New levies must raise between €15 billion and €30 billion annually by 2028, when the EU must start paying back the principal of the loan, according to internal documents seen by Tax Notes. The documents show the ETS-based own resource is expected to raise between €3 billion and €10 billion per year, the CBAM between €5 billion and €15 billion, and the digital tax €1.3 billion, with council deliberations predicted to take place until July 2022.

Poland, Hungary, and the Czech Republic oppose lowering their ETS allowances because of their economic reliance on coal. Germany, on the other hand, has added ETS-based revenues to its national budget. As the world’s largest carbon market, the EU ETS sets a cap on emissions and distributes emissions permits to companies in several sectors. About 40 percent of annual emissions allowances are handed out free of charge, and the rest are auctioned.

Other potential own resources — like an FTT, a financial contribution linked to the corporate sector, or a share of a common consolidated corporate tax base — have only been mentioned in documents as possibilities. Proposals could surface by June 2024 with an aim to introduce them in January 2026.

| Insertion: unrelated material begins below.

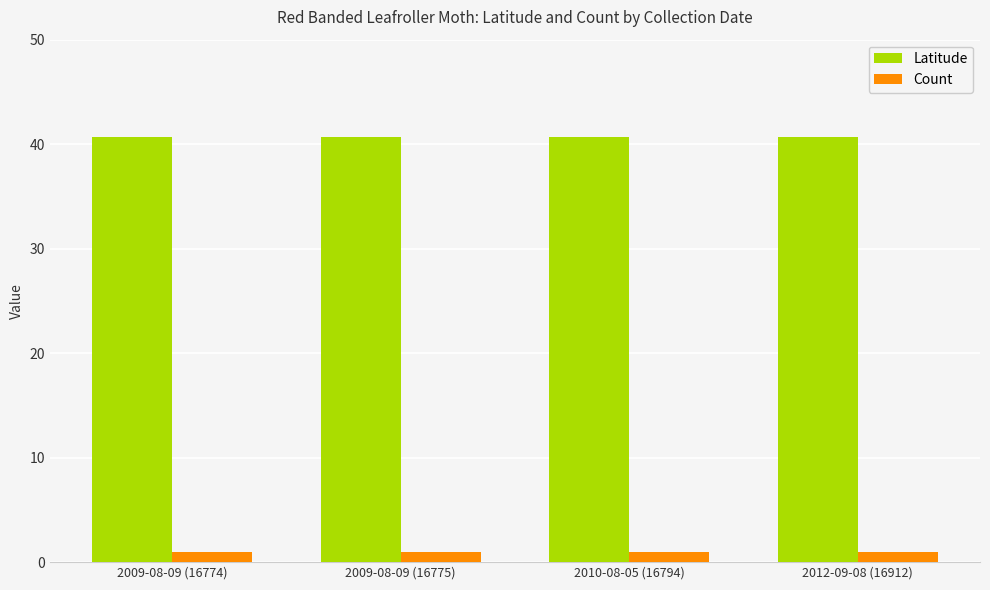

What is the average value of the Latitude series?

40.7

An FTT has been under negotiation among several member states for almost 10 years. In fact, countries involved in the enhanced cooperation process have not met since December 2019. Many leaders and lawmakers, including Sven Giegold, a German member of the EP from the Greens/European Free Alliance, have doubts about the political progress of the current FTT proposal.

Worries also persist that any viable but controversial own resources proposals could be blocked in council indefinitely, like a proposal on public country-by-country reporting.

The commission is urging member states to ratify the own resources decision and says it is supporting the EP and council negotiations to push the recovery package through.